Last part of Mill Race Inn: Make it a landmark or raze it?

The owner of the last remaining part of the former Mill Race Inn - a small limestone building dating to 1846 - wants to demolish it.

A Geneva resident, however, wants it to be designated a local historic landmark.

City planners are reviewing both applications, said Kevin Stahr, the city's communications coordinator.

Shodeen Inc. applied for a demolition permit Dec. 20. Fred Zinke applied for landmark designation Wednesday. Because the city had not acted on the demolition permit yet, the landmark designation will have to be decided first, according to a memo sent Wednesday to aldermen.

A spokesman for Shodeen was not available to discuss the company's request.

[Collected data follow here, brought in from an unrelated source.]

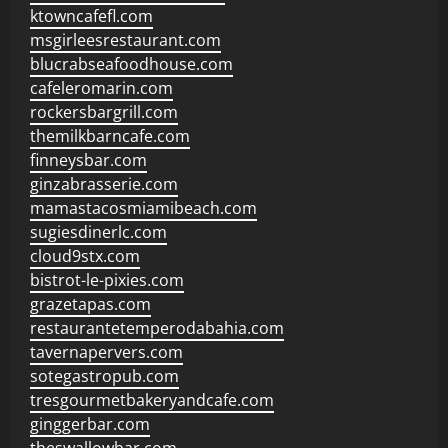
ktowncafefl.com
msgirleesrestaurant.com
blucrabseafoodhouse.com
cafeleromarin.com
rockersbargrill.com
themilkbarncafe.com
finneysbar.com
ginzabrasserie.com
mamastacosmiamibeach.com
sugiesdinerlc.com
cloud9stx.com
bistrot-le-pixies.com
grazetapas.com
restaurantetemperodabahia.com
tavernapervers.com
sotegastropub.com
tresgourmetbakeryandcafe.com
ginggerbar.com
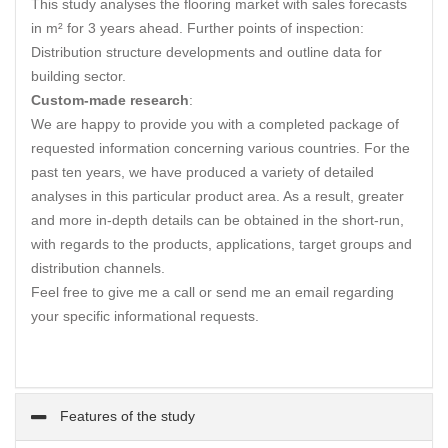
This study analyses the flooring market with sales forecasts
in m² for 3 years ahead. Further points of inspection:
Distribution structure developments and outline data for
building sector.
Custom-made research
:
We are happy to provide you with a completed package of
requested information concerning various countries. For the
past ten years, we have produced a variety of detailed
analyses in this particular product area. As a result, greater
and more in-depth details can be obtained in the short-run,
with regards to the products, applications, target groups and
distribution channels.
Feel free to give me a call or send me an email regarding
your specific informational requests.
Features of the study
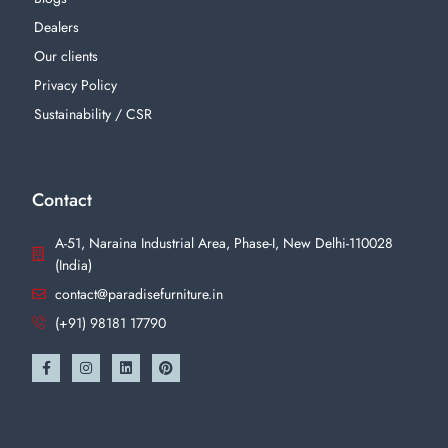
Dealers
Our clients
Privacy Policy
Sustainability / CSR
Contact
A-51, Naraina Industrial Area, Phase-I, New Delhi-110028
(India)
contact@paradisefurniture.in
(+91) 98181 17790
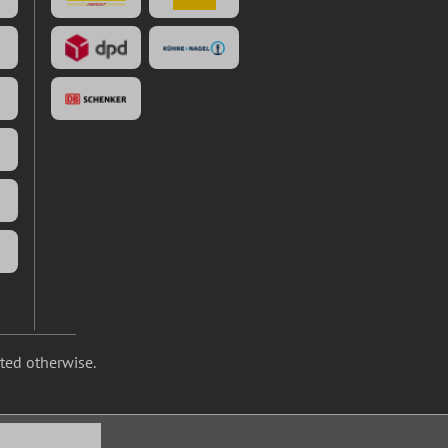
ated otherwise.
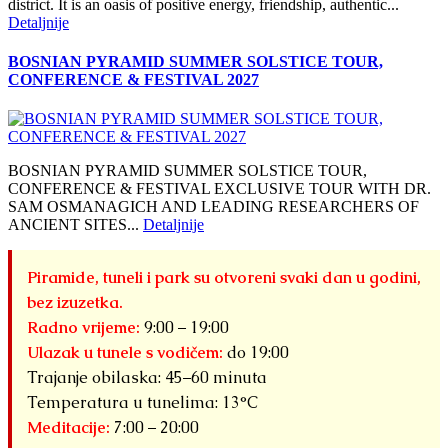
district. It is an oasis of positive energy, friendship, authentic...
Detaljnije
BOSNIAN PYRAMID SUMMER SOLSTICE TOUR,
CONFERENCE & FESTIVAL 2027
BOSNIAN PYRAMID SUMMER SOLSTICE TOUR,
CONFERENCE & FESTIVAL EXCLUSIVE TOUR WITH DR.
SAM OSMANAGICH AND LEADING RESEARCHERS OF
ANCIENT SITES...
Detaljnije
Piramide, tuneli i park su otvoreni svaki dan u godini,
bez izuzetka.
Radno vrijeme:
9:00 – 19:00
Ulazak u tunele s vodičem:
do 19:00
Trajanje obilaska: 45–60 minuta
Temperatura u tunelima: 13°C
Meditacije:
7:00 – 20:00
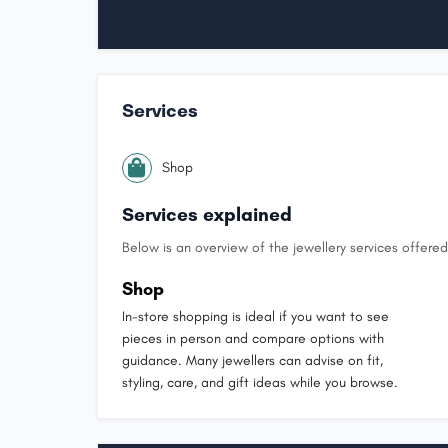
Services
Shop
Services explained
Below is an overview of the jewellery services offered 
Shop
In-store shopping is ideal if you want to see
pieces in person and compare options with
guidance. Many jewellers can advise on fit,
styling, care, and gift ideas while you browse.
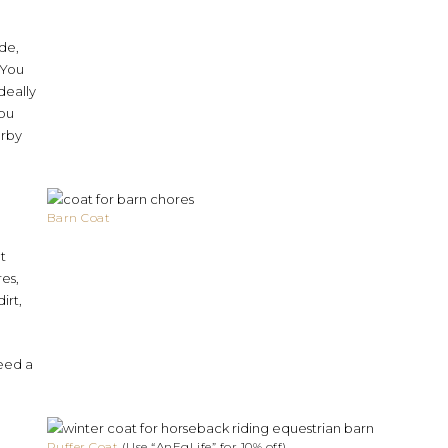
ide,
 You
deally
you
arby
Barn Coat
t
res,
irt,
eed a
Puffer Coat
(Use “AnEqLife” for 10% off)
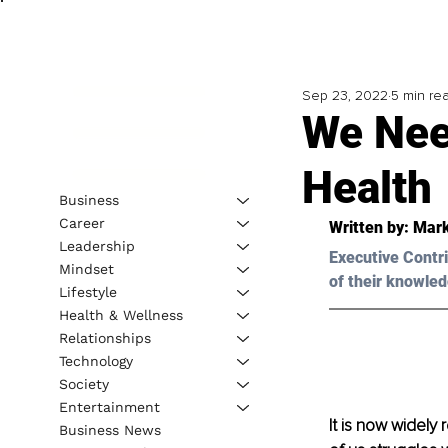
Sep 23, 2022
5 min re
We Nee
Health
Business
Career
Written by: 
Mar
Leadership
Executive Contri
Mindset
of their knowled
Lifestyle
Health & Wellness
Relationships
Technology
Society
Entertainment
It is now widely 
Business News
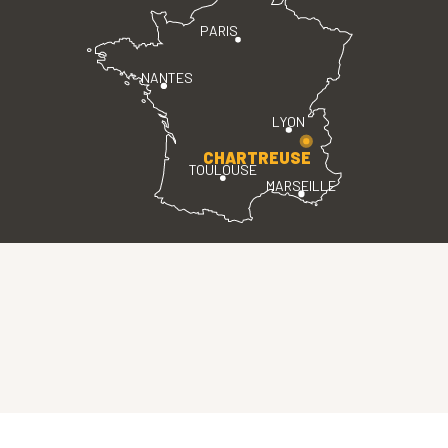
PARIS
NANTES
LYON
CHARTREUSE
TOULOUSE
MARSEILLE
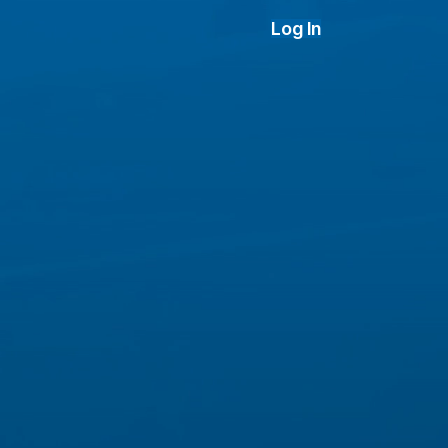
Log In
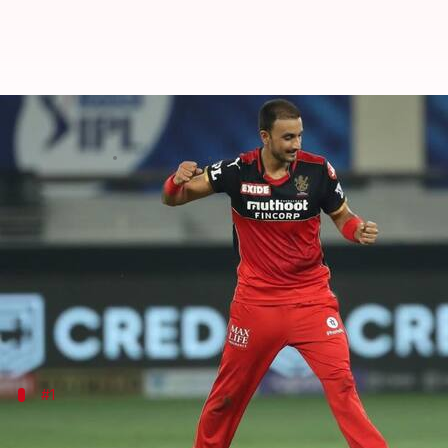
IPL: Bowlers with most wickets f
By
May 20, 2024
11:55 pm
Parth Dhall
What's the story
Royal Challengers Bengaluru
became the fourth sid
RCB successfully defended 218 against Chennai Sup
They struggled in the first half due to bowling, wh
#1
Harshal Patel: 32 wickets in 2021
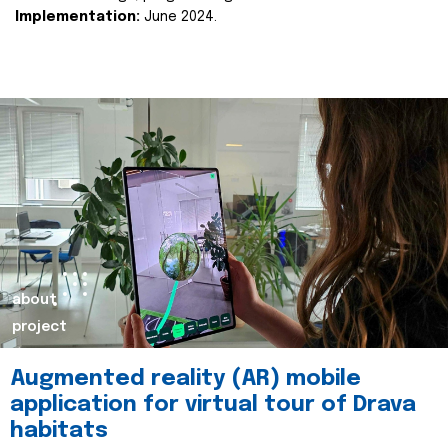
Implementation:
June 2024.
about
project
Augmented reality (AR) mobile
application for virtual tour of Drava
habitats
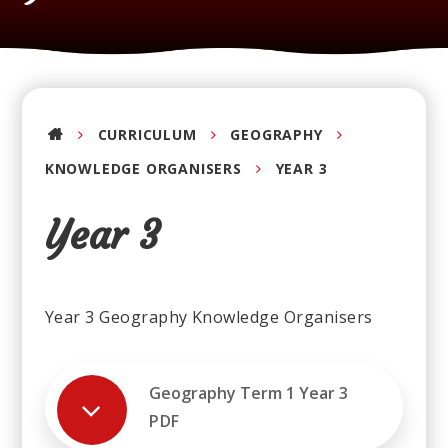
CURRICULUM
GEOGRAPHY
KNOWLEDGE ORGANISERS
YEAR 3
Year 3
Year 3 Geography Knowledge Organisers
Geography Term 1 Year 3
PDF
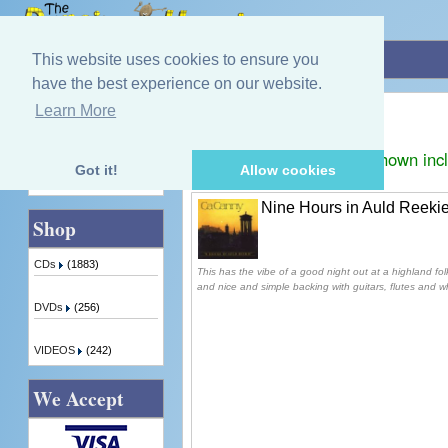
Home
»
CaCanny
This website uses cookies to ensure you
have the best experience on our website.
CaCanny
Learn More
Quick Find
Displaying
1
to
1
(of
1
products)
Prices shown inc
Got it!
Allow cookies
Advanced Search
Nine Hours in Auld Reeki
Shop
CDs
(1883)
This has the vibe of a good night out at a highland fol
and nice and simple backing with guitars, flutes and wh
DVDs
(256)
VIDEOS
(242)
We Accept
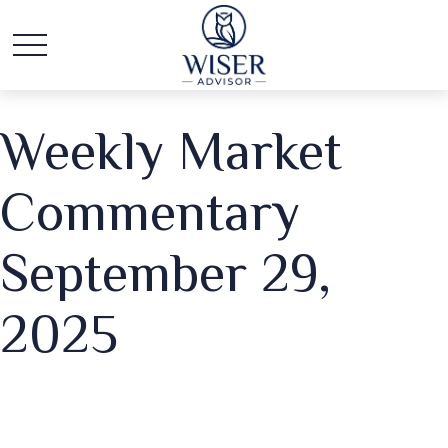
Weekly Market
Commentary
September 29,
2025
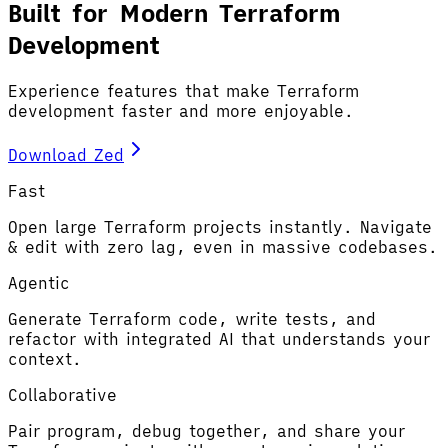
Built for Modern Terraform
Development
Experience features that make Terraform
development faster and more enjoyable.
Download Zed
Fast
Open large Terraform projects instantly. Navigate
& edit with zero lag, even in massive codebases.
Agentic
Generate Terraform code, write tests, and
refactor with integrated AI that understands your
context.
Collaborative
Pair program, debug together, and share your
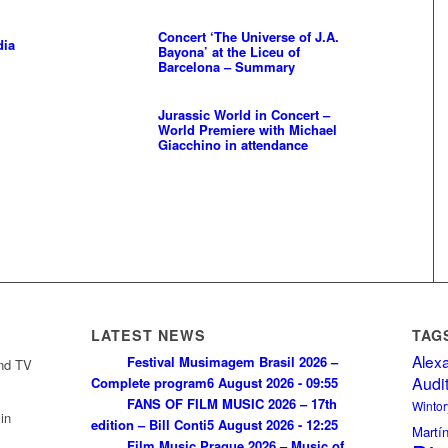
Concert ‘The Universe of J.A.
dia
Bayona’ at the Liceu of
Barcelona – Summary
Jurassic World in Concert –
World Premiere with Michael
Giacchino in attendance
LATEST NEWS
TAG
Alex
Festival Musimagem Brasil 2026 –
and TV
Audi
Complete program
6 August 2026 - 09:55
FANS OF FILM MUSIC 2026 – 17th
Wintor
in
edition – Bill Conti
5 August 2026 - 12:25
Martí
Film Music Prague 2026 – Music of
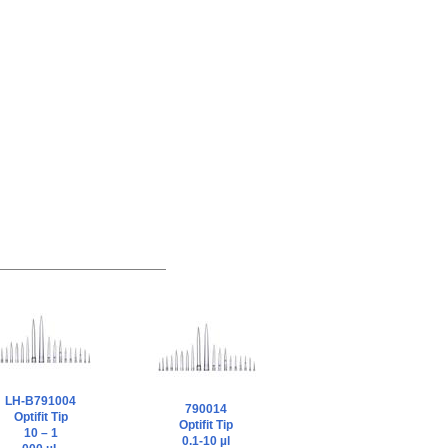
LH-B791004
790014
Optifit Tip
Optifit Tip
10 – 1
0.1-10 µl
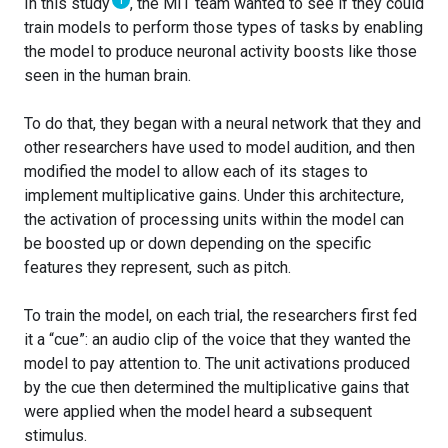
1
In this study
, the MIT team wanted to see if they could
train models to perform those types of tasks by enabling
the model to produce neuronal activity boosts like those
seen in the human brain.
To do that, they began with a neural network that they and
other researchers have used to model audition, and then
modified the model to allow each of its stages to
implement multiplicative gains. Under this architecture,
the activation of processing units within the model can
be boosted up or down depending on the specific
features they represent, such as pitch.
To train the model, on each trial, the researchers first fed
it a “cue”: an audio clip of the voice that they wanted the
model to pay attention to. The unit activations produced
by the cue then determined the multiplicative gains that
were applied when the model heard a subsequent
stimulus.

The application documents are not publicly available yet.

Zinke is the husband of Carolyn Zinke, a member of Geneva's Historic Preservation Commission, which makes recommendations on landmarking status to the city council.

According to a report by the city's historic preservation planner, the building was the second constructed at the site. No one knows what happened to the first building.

Additions throughout the 19th and 20th centuries surrounded the building. In 1933, Ann Forsyth opened the Mill Race Inn tea room in the 1846 building.

It has most of its original walls, but a concrete floor replaced a dirt floor in the cellar. At that time, Carolyn Zinke called the building "a perfect nugget" around which a developer could build something new.

The rest of the Mill Race Inn was demolished in 2016.

The site is not in the city's historic district.

If Shodeen objects to landmark designation, at least seven aldermen would have to vote in favor to designate the building a landmark.

The building was constructed about a dozen years after settlers moved to the area. It was used for making paper, then for making and painting wagons. Later, it was used for an automobile-related business, before becoming the tea room.